[Saved data entries]
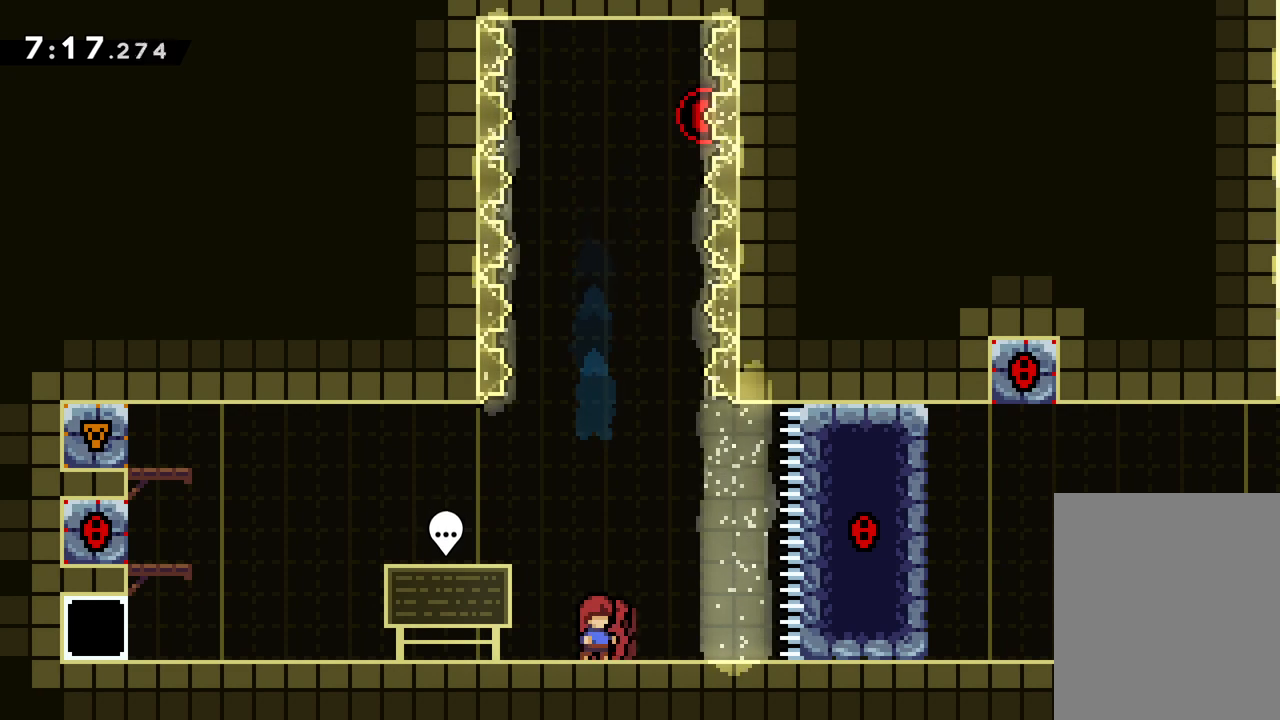
{"keys": [], "events": []}
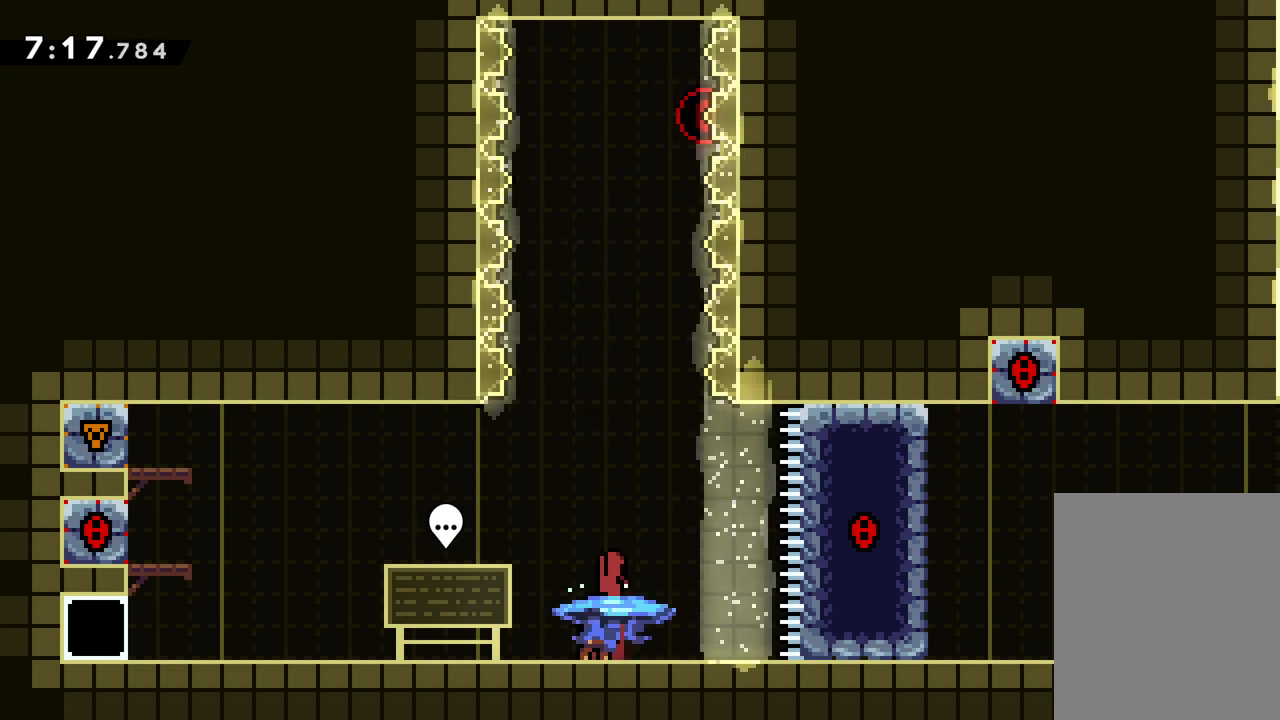
{"keys": ["grab"], "events": [[417, "grab", "down"]]}
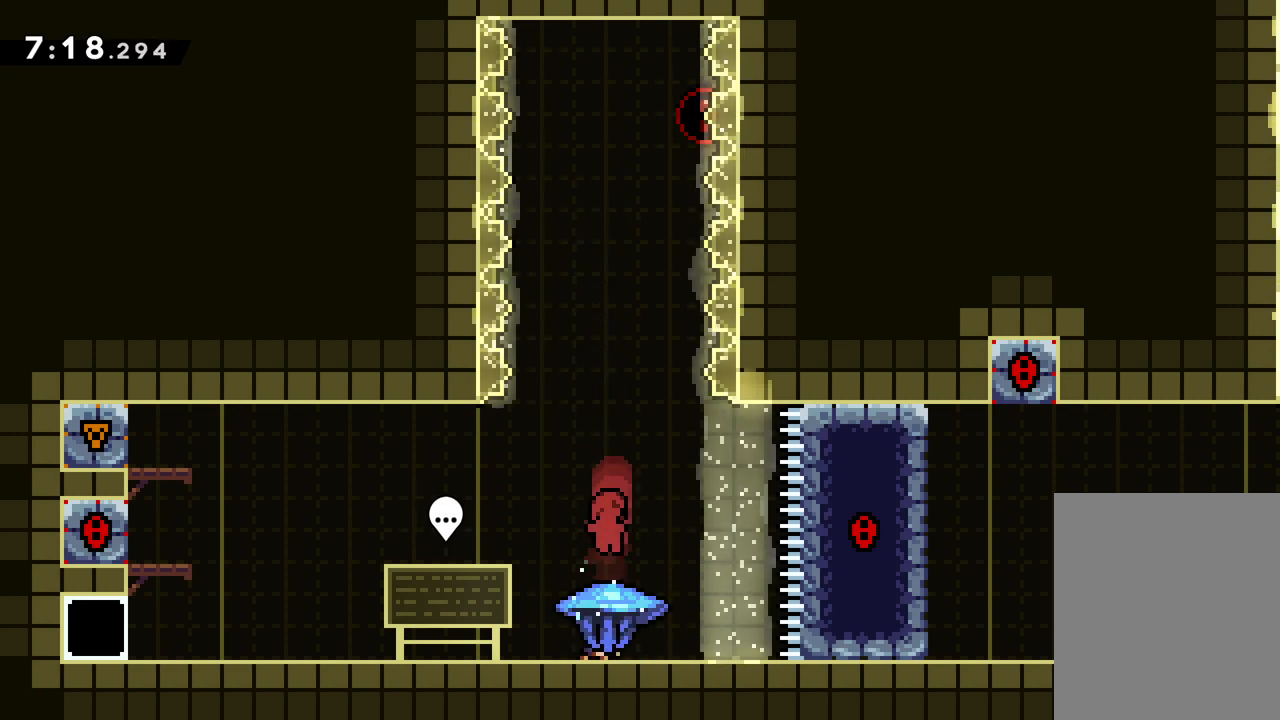
{"keys": ["grab", "jump"], "events": [[250, "jump", "down"]]}
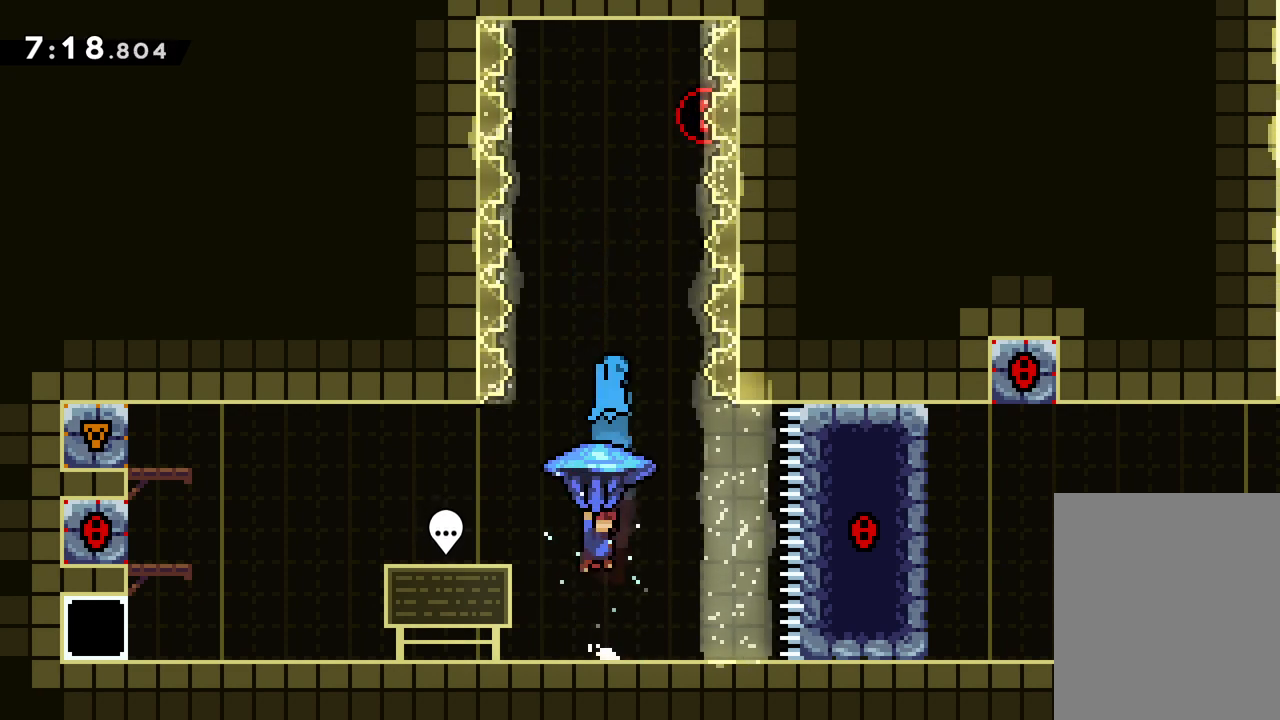
{"keys": ["grab", "up"], "events": [[133, "down", "down"], [150, "grab", "up"], [150, "jump", "up"], [283, "down", "up"], [333, "up", "down"], [383, "dash", "down"], [483, "dash", "up"], [500, "grab", "down"]]}
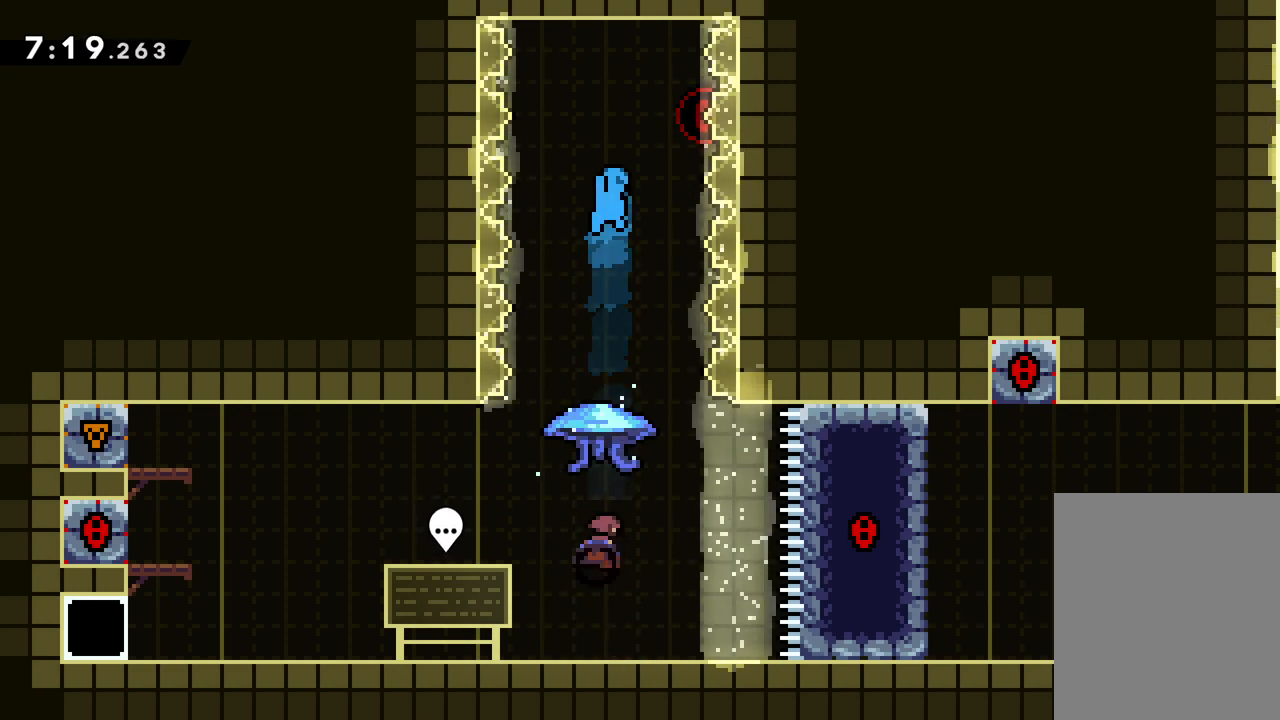
{"keys": ["grab", "up"], "events": []}
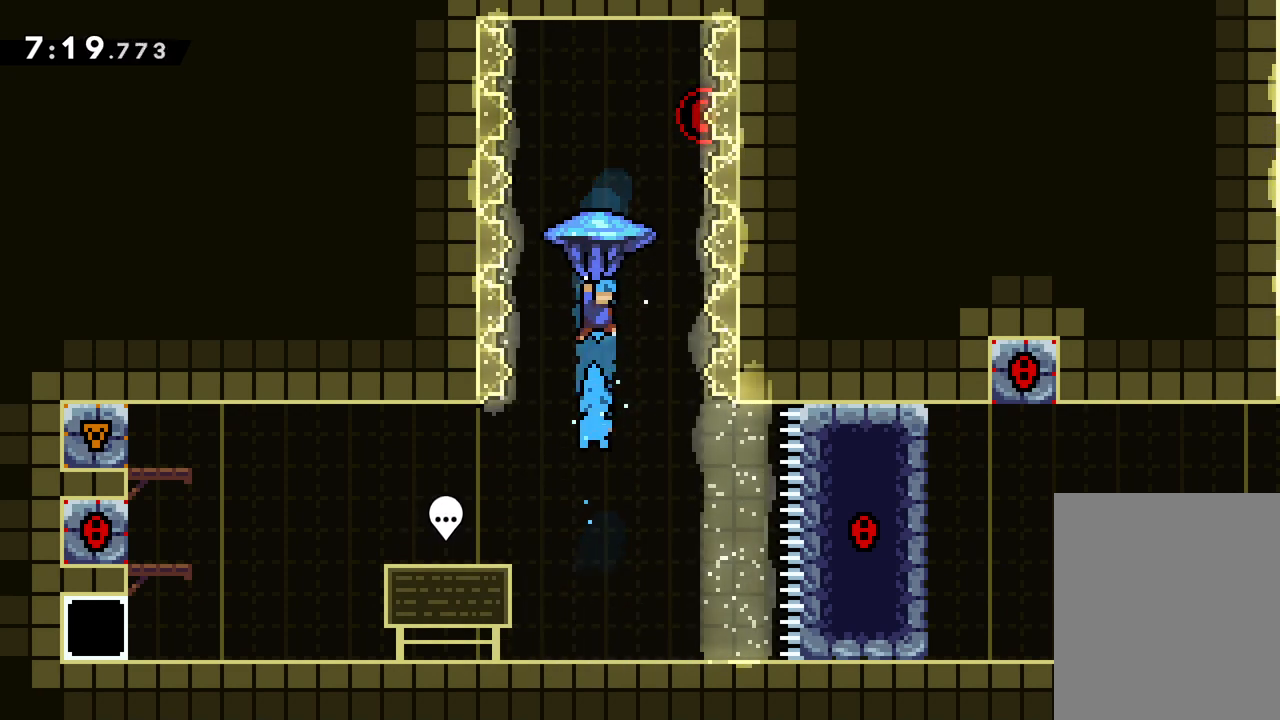
{"keys": [], "events": [[183, "up", "up"], [233, "grab", "up"]]}
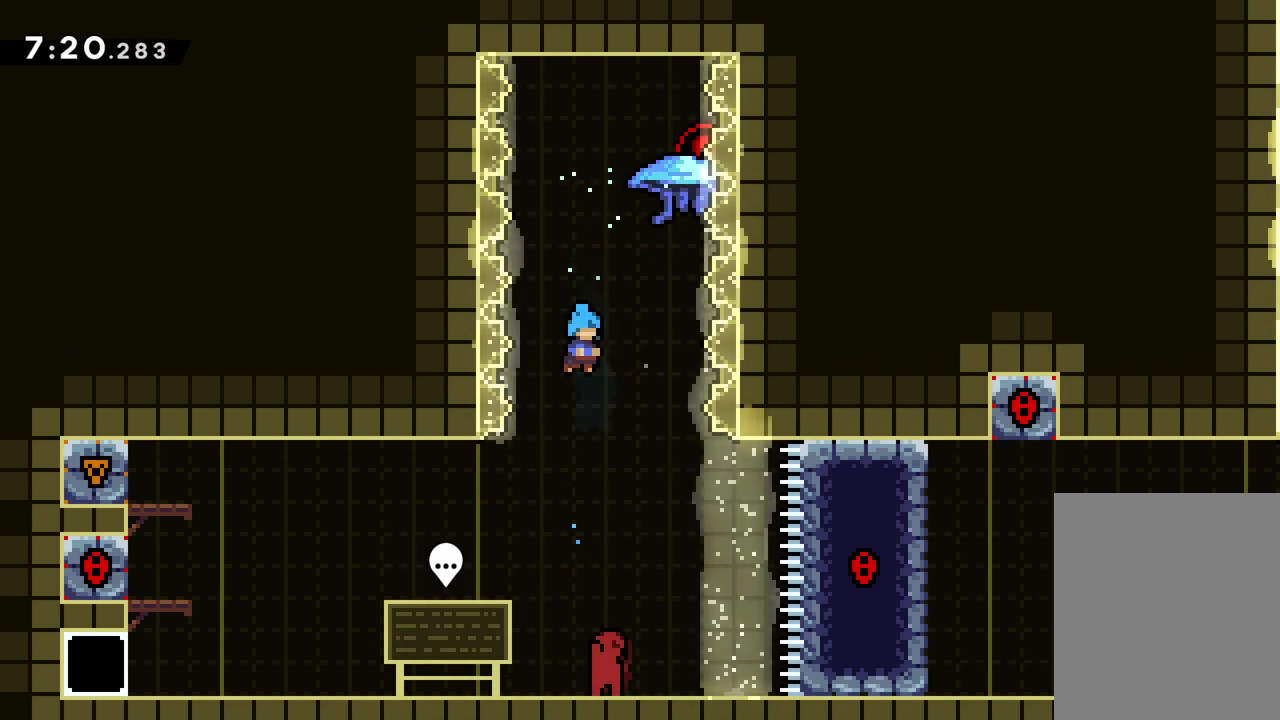
{"keys": ["right"], "events": [[317, "right", "down"]]}
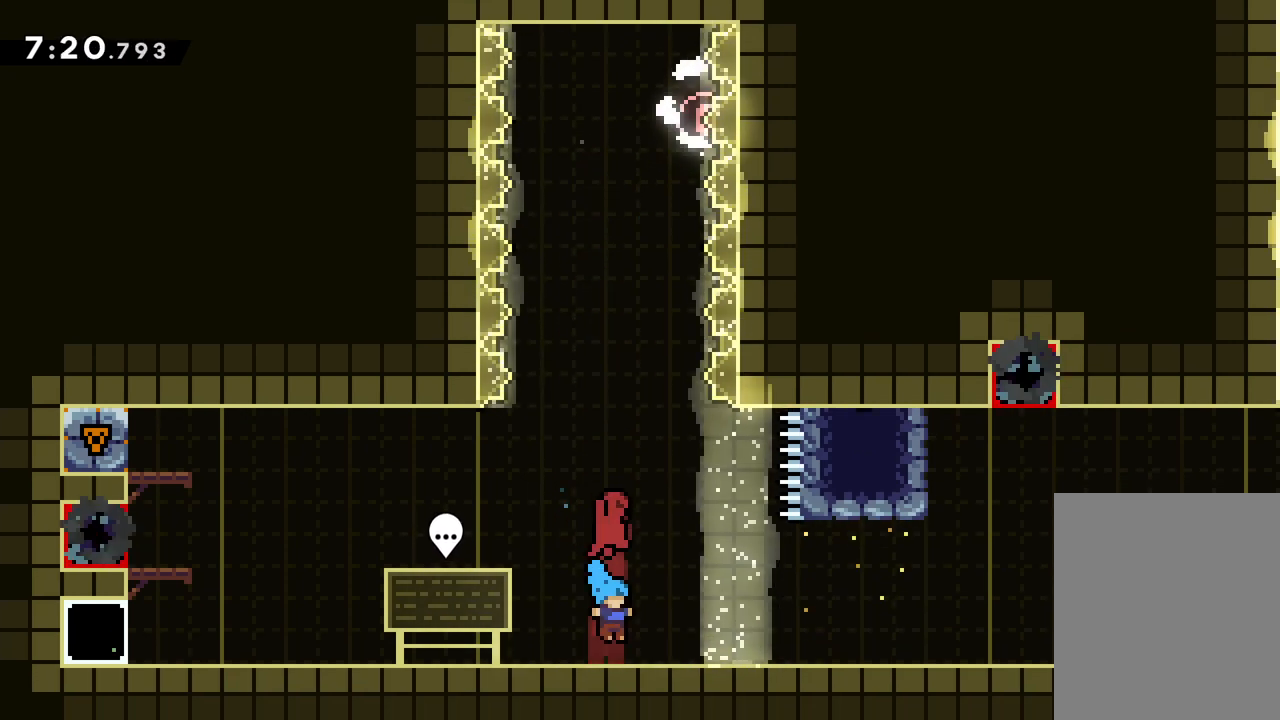
{"keys": ["right"], "events": []}
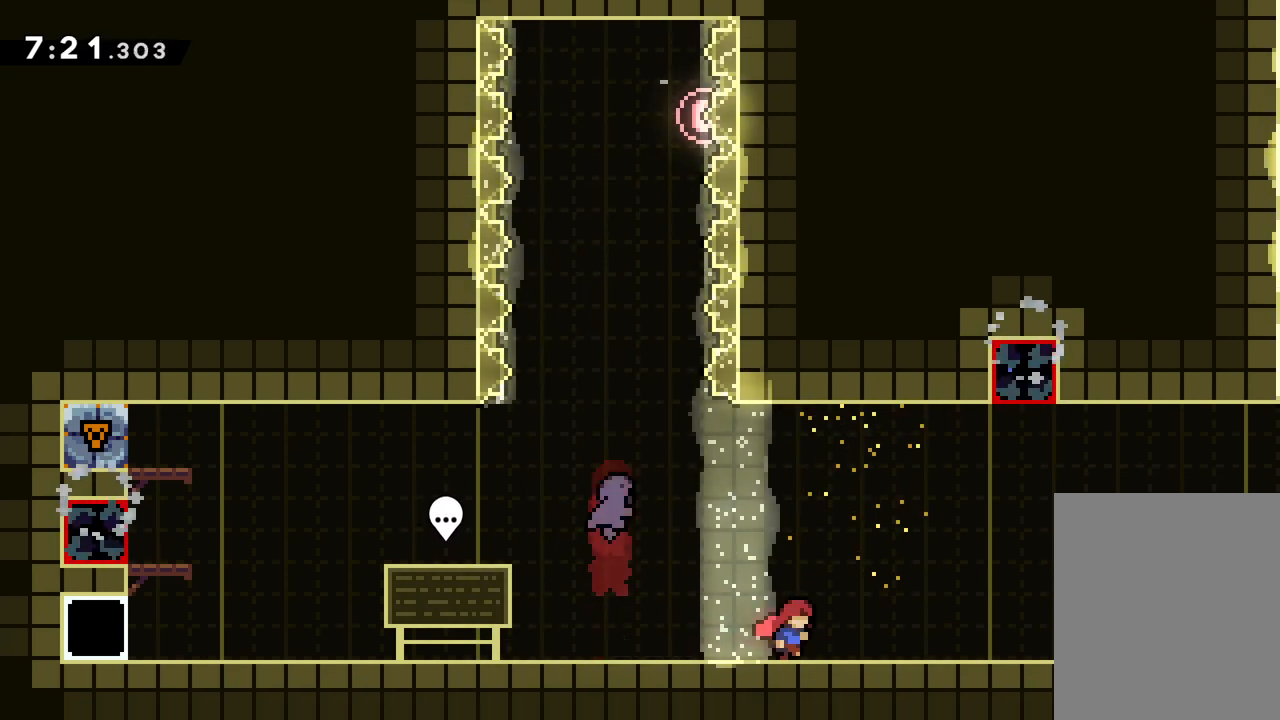
{"keys": ["right"], "events": []}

### WHAT THE TASK ASKS
Retype the records above exactly, pictures omitted.

### SOLVED PROBLEM
{"keys": [], "events": []}
{"keys": ["grab"], "events": [[417, "grab", "down"]]}
{"keys": ["grab", "jump"], "events": [[250, "jump", "down"]]}
{"keys": ["grab", "up"], "events": [[133, "down", "down"], [150, "grab", "up"], [150, "jump", "up"], [283, "down", "up"], [333, "up", "down"], [383, "dash", "down"], [483, "dash", "up"], [500, "grab", "down"]]}
{"keys": ["grab", "up"], "events": []}
{"keys": [], "events": [[183, "up", "up"], [233, "grab", "up"]]}
{"keys": ["right"], "events": [[317, "right", "down"]]}
{"keys": ["right"], "events": []}
{"keys": ["right"], "events": []}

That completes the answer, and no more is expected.